On Wednesday, a federal case officially was made against Wilder, who like so many others in the get-rich-quick 21st Century succumbed easily to the greed gene. He and two other former White Sox employees were indicted on federal fraud charges that alleged they accepted kickbacks totaling around $400,000 from signing bonuses and contract buyouts involving 23 Latin-American players.
Wilder had to do something right to rise steadily through the Braves, Cubs and Brewers organizations. He'd probably be employed high up in a front office somewhere now if he didn't put himself first, foremost and always above the unknowing kids from abject poverty he supposedly was helping. In the meantime, he stuck a knife to friend Kenny Williams, who hired him to run the Sox farm system in 2003 to re-start his career after being bounced out of Milwaukee in a regime change.
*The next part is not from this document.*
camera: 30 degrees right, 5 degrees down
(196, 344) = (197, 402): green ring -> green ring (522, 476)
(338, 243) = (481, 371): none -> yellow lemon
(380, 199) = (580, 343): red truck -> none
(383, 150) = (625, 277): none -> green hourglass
The story first broke in the spring of 2008. Wilder and Sox Dominican scout Victor Mateo were immediately fired. Nearly a year earlier, the third indicted ex-Sox, Latin-American scout Jose Oquendo Rivera, was canned by the South Siders. The story simmered for awhile, and strange anecdotes about Wilder's personal life circulated. But it was out of the news lately until U.S. Attorney Patrick Fitzgerald lowered the boom Wedensday.
“The defendants were supposed to recruit players by paying amounts of money that matched their skills and were no greater than the amount needed to sign the players. Instead, the indictment alleges that the defendants secretly inflated those signing amounts to fund kickbacks for themselves,” said Fitzgerald, in a press release summarizing the indictments.
Said Robert D. Grant, special agent in charge of the Chicago office of the FBI: “These defendants allegedly defrauded their employer and enriched themselves by taking advantage of vulnerable ballplayers, who were anxious to pursue their dreams of stardom in the major leagues,”
According to the U.S. Attorney’s press release, “to provide for kickbacks, Wilder, Oquendo and Mateo allegedly misrepresented to the White Sox the amount of money necessary to sign certain players and omitted information about the payments, causing the Sox to pay artificially and fraudulently inflated signing bonuses to players and causing the Sox to purchase the contracts of and rights to players from other teams at artificially and fraudulently inflated prices.”
If Wilder and his posse are indeed guilty of the charges, their actions are worse than any steroid user or gambler who bets on games, who hurt only themselves. Already the recipients of good salaries in a highly-political business where only the well-connected or those possessing big reputations get jobs, the accused stand charged with hurting others who depended on them to "get off the island" or trusted them to run a competitive player-development system.
I don't know when we'll ever get out of this "greed is good" mindset that already has wrecked the economy and millions of innocent people who played by the rules. This case shows baseball is hardly immune to piggish behavior.
The only cure is an entirely new, radical mindset that punishes the "I got mine" mentality. Unfortunately, that's decades, if not centuries, off in the future, right around the time the Cubs win the pennant and replays are finally introduced for bang-bang plays at first base.